__About this task__. Retype the data exactly. Spelling and punctuation stay as they are.

__Recorded information__.
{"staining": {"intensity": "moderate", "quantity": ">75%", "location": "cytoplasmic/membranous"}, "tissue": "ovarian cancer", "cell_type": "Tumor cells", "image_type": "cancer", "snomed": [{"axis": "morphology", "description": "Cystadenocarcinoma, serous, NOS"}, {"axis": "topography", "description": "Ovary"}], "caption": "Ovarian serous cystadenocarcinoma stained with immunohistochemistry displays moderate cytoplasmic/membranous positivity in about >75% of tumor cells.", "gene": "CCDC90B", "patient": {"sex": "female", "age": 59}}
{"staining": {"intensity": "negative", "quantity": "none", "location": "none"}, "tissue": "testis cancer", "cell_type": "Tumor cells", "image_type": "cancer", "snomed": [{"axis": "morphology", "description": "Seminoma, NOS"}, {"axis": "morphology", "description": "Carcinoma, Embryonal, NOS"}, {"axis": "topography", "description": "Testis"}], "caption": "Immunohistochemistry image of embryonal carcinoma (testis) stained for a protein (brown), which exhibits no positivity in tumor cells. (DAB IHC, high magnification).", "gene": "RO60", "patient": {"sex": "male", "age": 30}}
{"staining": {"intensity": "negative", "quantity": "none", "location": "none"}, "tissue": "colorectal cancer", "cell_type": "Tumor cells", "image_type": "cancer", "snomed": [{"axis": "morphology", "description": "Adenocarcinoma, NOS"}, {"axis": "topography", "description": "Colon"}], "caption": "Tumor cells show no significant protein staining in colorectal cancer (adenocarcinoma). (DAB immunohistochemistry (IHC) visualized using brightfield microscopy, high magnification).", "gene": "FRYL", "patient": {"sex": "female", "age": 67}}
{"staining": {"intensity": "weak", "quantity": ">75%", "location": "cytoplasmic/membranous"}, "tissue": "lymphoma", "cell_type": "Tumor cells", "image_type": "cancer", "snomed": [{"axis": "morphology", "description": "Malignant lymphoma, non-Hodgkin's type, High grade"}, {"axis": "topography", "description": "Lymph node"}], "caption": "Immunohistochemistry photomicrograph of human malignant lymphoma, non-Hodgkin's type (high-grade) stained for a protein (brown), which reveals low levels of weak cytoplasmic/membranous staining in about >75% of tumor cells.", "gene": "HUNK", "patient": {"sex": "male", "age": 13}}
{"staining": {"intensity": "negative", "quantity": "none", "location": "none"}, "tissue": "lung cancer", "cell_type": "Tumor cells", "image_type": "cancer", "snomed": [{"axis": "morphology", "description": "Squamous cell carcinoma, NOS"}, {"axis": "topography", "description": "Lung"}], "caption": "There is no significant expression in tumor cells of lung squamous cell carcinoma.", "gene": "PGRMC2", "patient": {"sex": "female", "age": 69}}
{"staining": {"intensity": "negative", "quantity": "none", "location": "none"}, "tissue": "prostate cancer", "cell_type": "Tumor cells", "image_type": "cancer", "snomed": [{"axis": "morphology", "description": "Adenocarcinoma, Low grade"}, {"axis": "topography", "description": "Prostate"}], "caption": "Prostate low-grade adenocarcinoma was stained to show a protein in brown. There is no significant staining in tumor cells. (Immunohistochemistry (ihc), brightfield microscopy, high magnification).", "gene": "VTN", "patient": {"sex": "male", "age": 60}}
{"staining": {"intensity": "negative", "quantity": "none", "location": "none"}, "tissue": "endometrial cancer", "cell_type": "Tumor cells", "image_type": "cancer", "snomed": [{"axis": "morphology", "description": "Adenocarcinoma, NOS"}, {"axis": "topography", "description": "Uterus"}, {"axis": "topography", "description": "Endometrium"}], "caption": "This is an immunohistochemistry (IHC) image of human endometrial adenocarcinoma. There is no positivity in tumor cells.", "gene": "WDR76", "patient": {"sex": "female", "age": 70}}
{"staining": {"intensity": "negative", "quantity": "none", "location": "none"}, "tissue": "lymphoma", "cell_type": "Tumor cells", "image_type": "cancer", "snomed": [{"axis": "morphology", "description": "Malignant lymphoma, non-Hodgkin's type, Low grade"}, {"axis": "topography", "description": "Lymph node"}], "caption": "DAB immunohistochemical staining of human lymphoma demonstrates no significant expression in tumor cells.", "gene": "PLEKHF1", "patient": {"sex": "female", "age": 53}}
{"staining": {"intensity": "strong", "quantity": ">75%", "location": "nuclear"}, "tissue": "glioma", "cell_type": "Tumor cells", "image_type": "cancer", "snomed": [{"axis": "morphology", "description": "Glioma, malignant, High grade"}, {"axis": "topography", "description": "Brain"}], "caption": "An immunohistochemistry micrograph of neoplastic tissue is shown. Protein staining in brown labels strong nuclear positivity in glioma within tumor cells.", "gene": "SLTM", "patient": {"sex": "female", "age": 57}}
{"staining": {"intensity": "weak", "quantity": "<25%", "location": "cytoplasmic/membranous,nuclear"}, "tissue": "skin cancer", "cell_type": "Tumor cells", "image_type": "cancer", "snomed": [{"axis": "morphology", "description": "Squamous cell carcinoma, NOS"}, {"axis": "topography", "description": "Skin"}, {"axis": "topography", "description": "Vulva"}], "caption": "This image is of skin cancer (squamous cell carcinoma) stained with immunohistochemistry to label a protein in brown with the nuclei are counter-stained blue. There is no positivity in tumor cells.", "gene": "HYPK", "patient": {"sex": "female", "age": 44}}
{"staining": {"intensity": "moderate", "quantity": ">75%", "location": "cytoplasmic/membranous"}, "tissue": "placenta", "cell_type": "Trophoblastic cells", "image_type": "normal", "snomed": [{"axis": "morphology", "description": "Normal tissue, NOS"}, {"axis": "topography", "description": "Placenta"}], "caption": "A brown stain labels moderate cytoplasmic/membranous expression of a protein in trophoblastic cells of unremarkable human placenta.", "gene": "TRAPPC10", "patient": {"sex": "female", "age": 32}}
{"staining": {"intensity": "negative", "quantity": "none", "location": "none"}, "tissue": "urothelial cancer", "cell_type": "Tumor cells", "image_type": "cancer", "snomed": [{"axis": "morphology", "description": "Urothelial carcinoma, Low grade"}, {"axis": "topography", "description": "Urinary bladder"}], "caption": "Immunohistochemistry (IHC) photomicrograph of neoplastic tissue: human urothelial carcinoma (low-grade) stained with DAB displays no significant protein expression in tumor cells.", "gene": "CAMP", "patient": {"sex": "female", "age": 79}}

__Exercise response__.
{"staining": {"intensity": "moderate", "quantity": ">75%", "location": "cytoplasmic/membranous"}, "tissue": "ovarian cancer", "cell_type": "Tumor cells", "image_type": "cancer", "snomed": [{"axis": "morphology", "description": "Cystadenocarcinoma, serous, NOS"}, {"axis": "topography", "description": "Ovary"}], "caption": "Ovarian serous cystadenocarcinoma stained with immunohistochemistry displays moderate cytoplasmic/membranous positivity in about >75% of tumor cells.", "gene": "CCDC90B", "patient": {"sex": "female", "age": 59}}
{"staining": {"intensity": "negative", "quantity": "none", "location": "none"}, "tissue": "testis cancer", "cell_type": "Tumor cells", "image_type": "cancer", "snomed": [{"axis": "morphology", "description": "Seminoma, NOS"}, {"axis": "morphology", "description": "Carcinoma, Embryonal, NOS"}, {"axis": "topography", "description": "Testis"}], "caption": "Immunohistochemistry image of embryonal carcinoma (testis) stained for a protein (brown), which exhibits no positivity in tumor cells. (DAB IHC, high magnification).", "gene": "RO60", "patient": {"sex": "male", "age": 30}}
{"staining": {"intensity": "negative", "quantity": "none", "location": "none"}, "tissue": "colorectal cancer", "cell_type": "Tumor cells", "image_type": "cancer", "snomed": [{"axis": "morphology", "description": "Adenocarcinoma, NOS"}, {"axis": "topography", "description": "Colon"}], "caption": "Tumor cells show no significant protein staining in colorectal cancer (adenocarcinoma). (DAB immunohistochemistry (IHC) visualized using brightfield microscopy, high magnification).", "gene": "FRYL", "patient": {"sex": "female", "age": 67}}
{"staining": {"intensity": "weak", "quantity": ">75%", "location": "cytoplasmic/membranous"}, "tissue": "lymphoma", "cell_type": "Tumor cells", "image_type": "cancer", "snomed": [{"axis": "morphology", "description": "Malignant lymphoma, non-Hodgkin's type, High grade"}, {"axis": "topography", "description": "Lymph node"}], "caption": "Immunohistochemistry photomicrograph of human malignant lymphoma, non-Hodgkin's type (high-grade) stained for a protein (brown), which reveals low levels of weak cytoplasmic/membranous staining in about >75% of tumor cells.", "gene": "HUNK", "patient": {"sex": "male", "age": 13}}
{"staining": {"intensity": "negative", "quantity": "none", "location": "none"}, "tissue": "lung cancer", "cell_type": "Tumor cells", "image_type": "cancer", "snomed": [{"axis": "morphology", "description": "Squamous cell carcinoma, NOS"}, {"axis": "topography", "description": "Lung"}], "caption": "There is no significant expression in tumor cells of lung squamous cell carcinoma.", "gene": "PGRMC2", "patient": {"sex": "female", "age": 69}}
{"staining": {"intensity": "negative", "quantity": "none", "location": "none"}, "tissue": "prostate cancer", "cell_type": "Tumor cells", "image_type": "cancer", "snomed": [{"axis": "morphology", "description": "Adenocarcinoma, Low grade"}, {"axis": "topography", "description": "Prostate"}], "caption": "Prostate low-grade adenocarcinoma was stained to show a protein in brown. There is no significant staining in tumor cells. (Immunohistochemistry (ihc), brightfield microscopy, high magnification).", "gene": "VTN", "patient": {"sex": "male", "age": 60}}
{"staining": {"intensity": "negative", "quantity": "none", "location": "none"}, "tissue": "endometrial cancer", "cell_type": "Tumor cells", "image_type": "cancer", "snomed": [{"axis": "morphology", "description": "Adenocarcinoma, NOS"}, {"axis": "topography", "description": "Uterus"}, {"axis": "topography", "description": "Endometrium"}], "caption": "This is an immunohistochemistry (IHC) image of human endometrial adenocarcinoma. There is no positivity in tumor cells.", "gene": "WDR76", "patient": {"sex": "female", "age": 70}}
{"staining": {"intensity": "negative", "quantity": "none", "location": "none"}, "tissue": "lymphoma", "cell_type": "Tumor cells", "image_type": "cancer", "snomed": [{"axis": "morphology", "description": "Malignant lymphoma, non-Hodgkin's type, Low grade"}, {"axis": "topography", "description": "Lymph node"}], "caption": "DAB immunohistochemical staining of human lymphoma demonstrates no significant expression in tumor cells.", "gene": "PLEKHF1", "patient": {"sex": "female", "age": 53}}
{"staining": {"intensity": "strong", "quantity": ">75%", "location": "nuclear"}, "tissue": "glioma", "cell_type": "Tumor cells", "image_type": "cancer", "snomed": [{"axis": "morphology", "description": "Glioma, malignant, High grade"}, {"axis": "topography", "description": "Brain"}], "caption": "An immunohistochemistry micrograph of neoplastic tissue is shown. Protein staining in brown labels strong nuclear positivity in glioma within tumor cells.", "gene": "SLTM", "patient": {"sex": "female", "age": 57}}
{"staining": {"intensity": "weak", "quantity": "<25%", "location": "cytoplasmic/membranous,nuclear"}, "tissue": "skin cancer", "cell_type": "Tumor cells", "image_type": "cancer", "snomed": [{"axis": "morphology", "description": "Squamous cell carcinoma, NOS"}, {"axis": "topography", "description": "Skin"}, {"axis": "topography", "description": "Vulva"}], "caption": "This image is of skin cancer (squamous cell carcinoma) stained with immunohistochemistry to label a protein in brown with the nuclei are counter-stained blue. There is no positivity in tumor cells.", "gene": "HYPK", "patient": {"sex": "female", "age": 44}}
{"staining": {"intensity": "moderate", "quantity": ">75%", "location": "cytoplasmic/membranous"}, "tissue": "placenta", "cell_type": "Trophoblastic cells", "image_type": "normal", "snomed": [{"axis": "morphology", "description": "Normal tissue, NOS"}, {"axis": "topography", "description": "Placenta"}], "caption": "A brown stain labels moderate cytoplasmic/membranous expression of a protein in trophoblastic cells of unremarkable human placenta.", "gene": "TRAPPC10", "patient": {"sex": "female", "age": 32}}
{"staining": {"intensity": "negative", "quantity": "none", "location": "none"}, "tissue": "urothelial cancer", "cell_type": "Tumor cells", "image_type": "cancer", "snomed": [{"axis": "morphology", "description": "Urothelial carcinoma, Low grade"}, {"axis": "topography", "description": "Urinary bladder"}], "caption": "Immunohistochemistry (IHC) photomicrograph of neoplastic tissue: human urothelial carcinoma (low-grade) stained with DAB displays no significant protein expression in tumor cells.", "gene": "CAMP", "patient": {"sex": "female", "age": 79}}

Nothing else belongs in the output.